There are also some scenes that make some of the ironic hipster audience giggle, like Velda doing her exercise badly (I think that must be done on purpose) or Carl Evello's half-sister sucking up on Mike Hammer. That was parody of the private eye clichés already when the film was made, and the fact that the sister's behaviour is never fully explained actually increases the absurd feel of the film.

I think David Lynch learned everything from this film (plus Sunset Boulevard). You always have a feeling everything is not explained and you're witnessing a dream. Just see the scene in which Carl Evello talks to the tied-up Hammer and repeats: "Remember me." If that doesn't remind you of Twin Peaks, then nothing does. (Or then you haven't seen Twin Peaks.) In the end you also have the flashing lights that are seen in every film Lynch has made, from Eraserhead on. And I'm pretty sure the house that explodes backwards in Lost Highway (Lynch's best film, if you ask me) is a reference to Kiss Me Deadly, as is also Bill Pullman, who looks a lot like Ralph Meeker as Mike Hammer. (I've been wondering whether the fact that Jack Nicholson in Chinatown looks like Ralph Meeker is a coincidence or a pun on Polanski's and Nicholson's part. Both films strip private eye of his heroics.)
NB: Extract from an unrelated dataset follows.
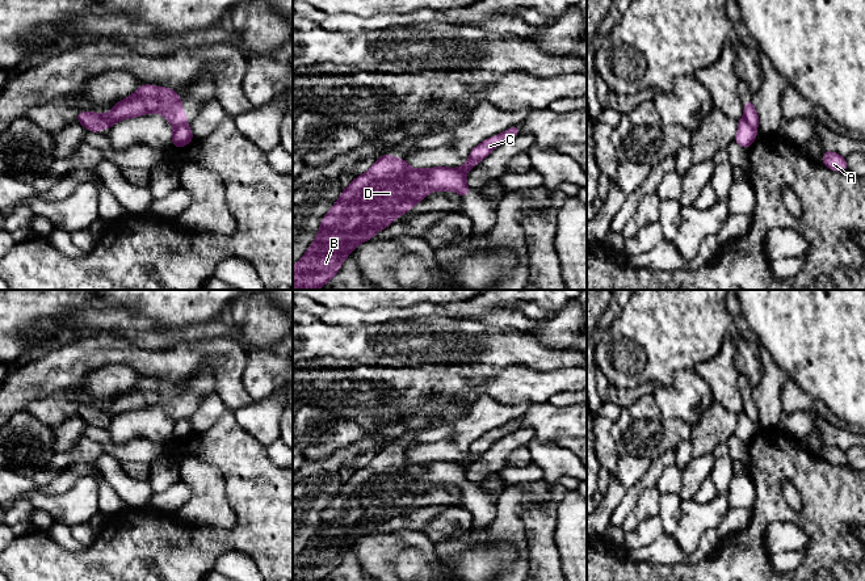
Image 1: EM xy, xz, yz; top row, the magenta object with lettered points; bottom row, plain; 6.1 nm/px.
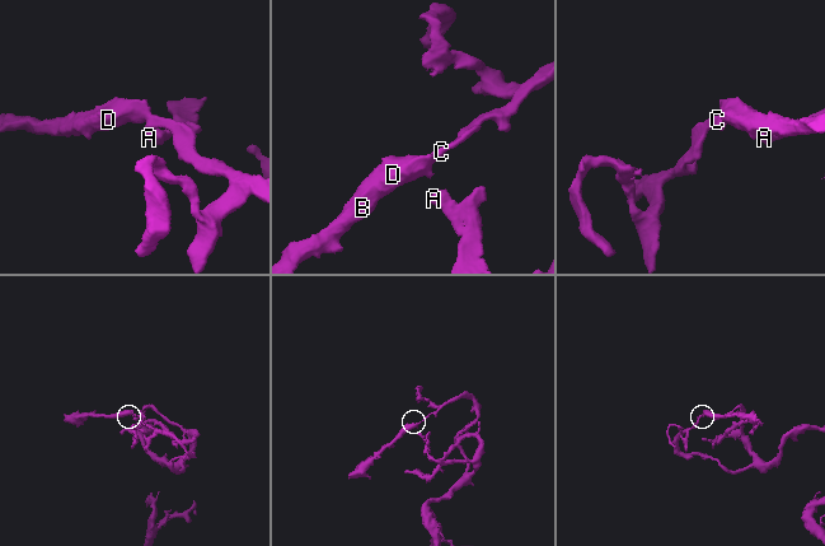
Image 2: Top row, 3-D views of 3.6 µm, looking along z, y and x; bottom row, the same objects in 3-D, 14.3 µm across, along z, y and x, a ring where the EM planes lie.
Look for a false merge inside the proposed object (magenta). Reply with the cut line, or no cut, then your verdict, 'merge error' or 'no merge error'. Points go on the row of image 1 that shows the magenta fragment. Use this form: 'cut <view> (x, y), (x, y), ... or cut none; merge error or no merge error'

I'm no fan of Mickey Spillane and his books. I grant he was very, very influential, but I'm a bit sad to notice that he's been replacing Ross Macdonald as the third part in the hardboiled trinity beside Raymond Chandler and Dashiell Hammett. That must say something essential about our time. My doubts about Spillane's merits is one of the reasons I like Kiss Me Deadly so much: it shows what kind of guy Hammer really is. I've always wondered how some fans of Spillane like Ralph Meeker and say he's the best Hammer player on screen, while he's clearly incapable of doing right decisions, is a bit stupid, falls for traps and enjoys making his secretary flirt with old men and listening to the sleazy tapes Velda makes of her meetings. And he's a sadist, enjoys beating other people and smashing things. Yeah, the people he beats up are baddies, sure, and yeah, he's angry when he beats the morgue attendant (great scene, that) and the athletic club clerk, sure. Sure. This man is not a hero.

There are so many things I like about Kiss Me Deadly that I could go on and on writing about it, but real life is calling me (gotta take a shower and start preparing lunch for family). If I have the time and energy, I'll write something about whether Aldrich really wanted to make a travesty of Mike Hammer. If I don't, please see James Naremore's discussion on the film in his book, More Than Night.

* The truck driver looks like James Woods in the scene, doesn't he?